How has life been as part of the 4AD family? Has it opened any cool doors or helped you fulfill any lifelong dreams?
Eh, not really. I think it’s one of those things that you hold (with) very lofty expectations in your head, but in reality, it’s just another business, just another record label. They have their pros, they have their cons; there are some things I like about working with them, some things I don’t. They’re not the same label they were in the ’80s. But at the other end, being on 4AD is also a boyhood dream that I never thought would come true, so just having that on the back of the record is still cool to me.
Yeah, it’s just another business.
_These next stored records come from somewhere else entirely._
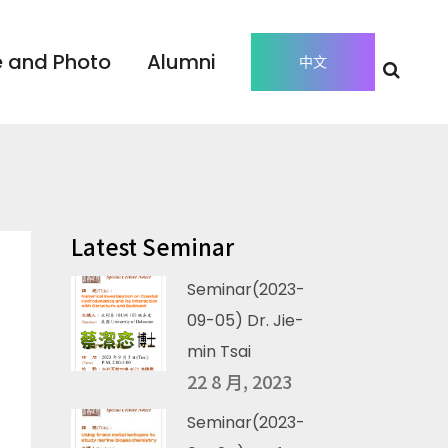
 and Photo
Alumni
中文
Latest Seminar
Seminar(2023-
09-05) Dr. Jie-
min Tsai
22 8 月, 2023
Seminar(2023-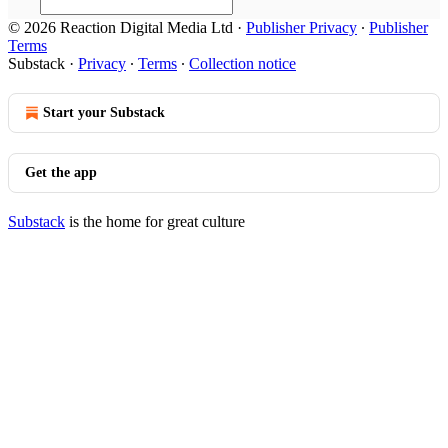
© 2026 Reaction Digital Media Ltd
·
Publisher Privacy
∙
Publisher
Terms
Substack
·
Privacy
∙
Terms
∙
Collection notice
Start your Substack
Get the app
Substack
is the home for great culture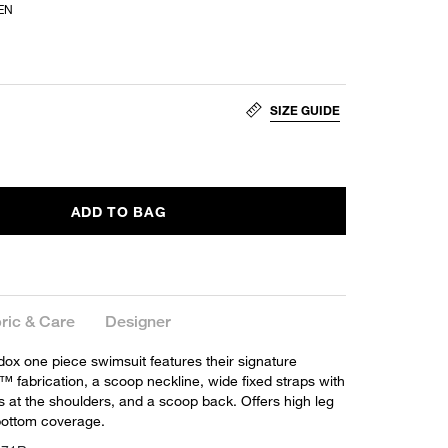
EN
SIZE GUIDE
ADD TO BAG
ric & Care
Designer
x one piece swimsuit features their signature
™ fabrication, a scoop neckline, wide fixed straps with
s at the shoulders, and a scoop back. Offers high leg
bottom coverage.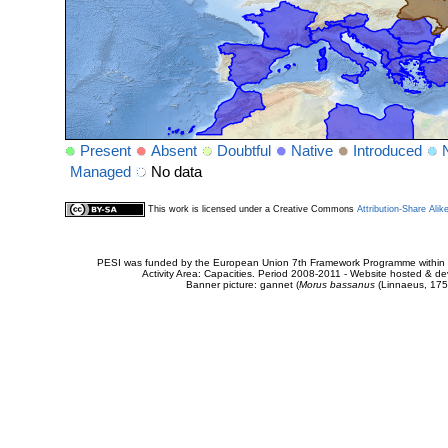
Present
Absent
Doubtful
Native
Introduced
Managed
No data
This work is licensed under a Creative Commons
Attribution-Share Alik
PESI was funded by the European Union 7th Framework Programme within t
Activity Area: Capacities. Period 2008-2011 - Website hosted & 
Banner picture: gannet (
Morus bassanus
(Linnaeus, 175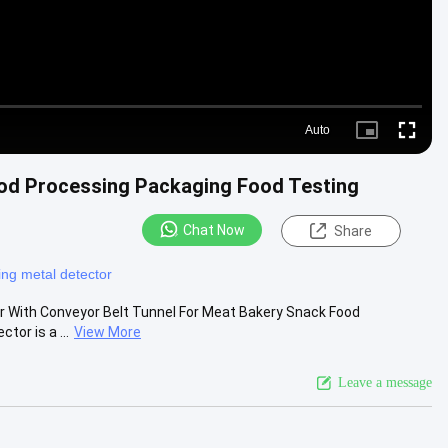
Auto
Picture-
Fullscre
in-
Picture
od Processing Packaging Food Testing
Chat Now
Share
ng metal detector
tor With Conveyor Belt Tunnel For Meat Bakery Snack Food
tor is a ...
View More
Leave a message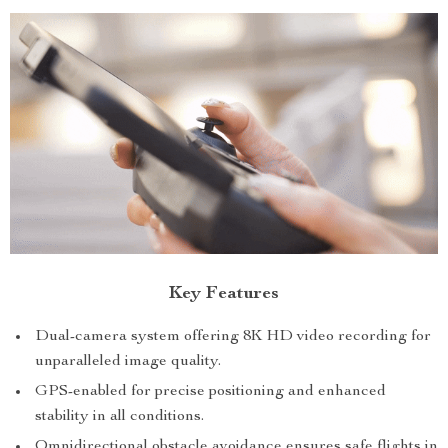
Key Features
Dual-camera system offering 8K HD video recording for
unparalleled image quality.
GPS-enabled for precise positioning and enhanced
stability in all conditions.
Omnidirectional obstacle avoidance ensures safe flights in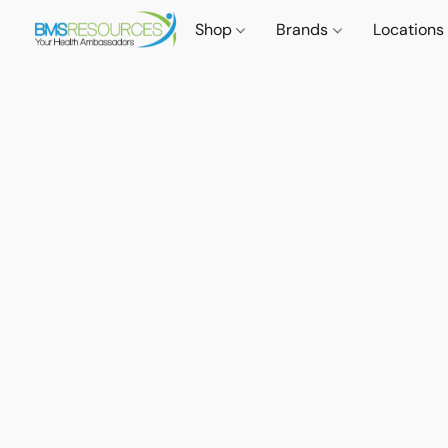
Shop
Brands
Locations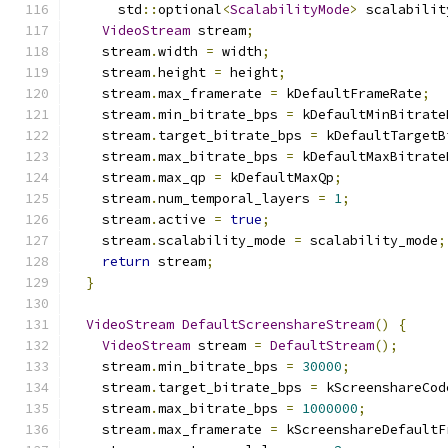
      std
::
optional
<
ScalabilityMode
>
 scalabilit
VideoStream
 stream
;
    stream
.
width 
=
 width
;
    stream
.
height 
=
 height
;
    stream
.
max_framerate 
=
 kDefaultFrameRate
;
    stream
.
min_bitrate_bps 
=
 kDefaultMinBitrate
    stream
.
target_bitrate_bps 
=
 kDefaultTargetB
    stream
.
max_bitrate_bps 
=
 kDefaultMaxBitrate
    stream
.
max_qp 
=
 kDefaultMaxQp
;
    stream
.
num_temporal_layers 
=
1
;
    stream
.
active 
=
true
;
    stream
.
scalability_mode 
=
 scalability_mode
;
return
 stream
;
}
VideoStream
DefaultScreenshareStream
()
{
VideoStream
 stream 
=
DefaultStream
();
    stream
.
min_bitrate_bps 
=
30000
;
    stream
.
target_bitrate_bps 
=
 kScreenshareCod
    stream
.
max_bitrate_bps 
=
1000000
;
    stream
.
max_framerate 
=
 kScreenshareDefaultF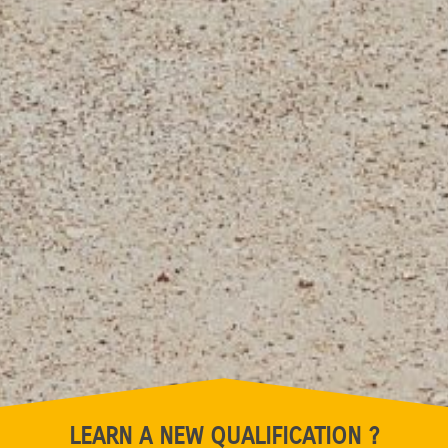
LEARN A NEW QUALIFICATION ?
I don’t think of them as this lofty entity like I used to. But that goes the same with any of the other labels, because we met with so many, like Matador, Rough Trade, all the classic indie labels. They all have redeeming factors, and they all still put out some cool stuff, but at the end of the day, they’re just humans, and nothing’s really sacred.
You’re not going to tour off of Broken Rope at all, right?
No. I may end up doing some solo shows later this year, or early next year, but I’m not really that into playing live at the moment. I’m kind of burnt out from all those Merchandise tours.
No festival gigs? Because you’ve gotten some very high-profile press for your solo work, from Pitchfork and Stereogum and stuff like that, so peolpe know your name and know your music.
Some guy in France hit me up to play a festival, but it’s expensive to get out there, and I just got this job, and I need to save some money. So it’s one of those things — if 20 festivals hit me up, I’d be able to do it. But I can’t really afford to go over there and do one show.